Following the publication of ProMISe, along with ProCESS and ARISE, how should the Surviving Sepsis Campaign (SSC) guidelines revise their recommendations regarding specific hemodynamic targets (CVP and ScvO2) for initial resuscitation, and what metrics should replace them?

Key Response

Historically, SSC guidelines mandated CVP (8-12 mmHg) and ScvO2 (>=70%) targets.

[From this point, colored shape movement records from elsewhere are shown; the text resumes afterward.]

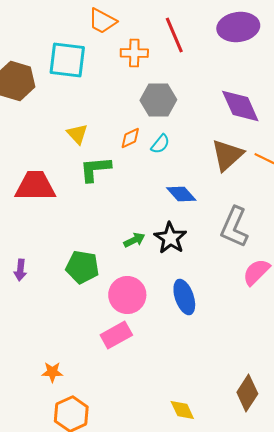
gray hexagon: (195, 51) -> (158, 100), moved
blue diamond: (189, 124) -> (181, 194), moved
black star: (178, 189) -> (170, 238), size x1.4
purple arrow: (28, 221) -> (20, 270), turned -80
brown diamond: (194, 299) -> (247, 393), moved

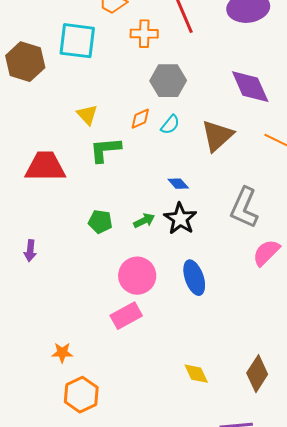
brown triangle: (227, 155) -> (217, 136), moved
blue diamond: (181, 194) -> (178, 184), moved, size x0.7
green pentagon: (82, 267) -> (100, 222), moved, size x0.7
yellow diamond: (182, 410) -> (196, 374), moved

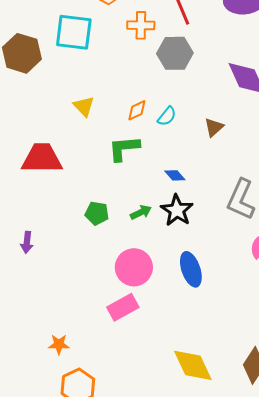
gray hexagon: (168, 81) -> (175, 53), moved
brown triangle: (217, 136) -> (214, 127), size x0.6
green L-shape: (105, 150) -> (124, 148), moved
yellow diamond: (196, 374) -> (193, 365), size x1.6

Post-ProMISe, the committee must remove these specific invasive targets (downgrading the recommendation), shifting the focus toward dynamic measures of fluid responsiveness, early lactate clearance, and clinical perfusion markers like capillary refill time, reflecting high-quality evidence that protocolized central venous monitoring does not improve survival but increases resource utilization.

Clinical Landscape

Noteworthy Related Trials

2001

Rivers Trial

n = 263 · NEJM

Tested

Early goal-directed therapy (EGDT)

Population

Patients with severe sepsis or septic shock

Comparator

Standard therapy

Endpoint

In-hospital mortality

Key result: EGDT significantly reduced in-hospital mortality compared to standard therapy.
2014

ProCESS Trial

n = 1,341 · NEJM

Tested

Protocol-based EGDT or protocol-based standard therapy

Population

Patients with septic shock in the emergency department

Comparator

Usual care

Endpoint

60-day in-hospital mortality

Key result: There was no significant difference in 60-day mortality between EGDT, protocol-based standard therapy, and usual care.
2014

ARISE Trial

n = 1,600 · NEJM

Tested

Early goal-directed therapy (EGDT)

Population

Patients presenting to the emergency department with early septic shock

Comparator

Usual care

Endpoint

90-day all-cause mortality

Key result: EGDT did not reduce all-cause mortality at 90 days compared to usual care.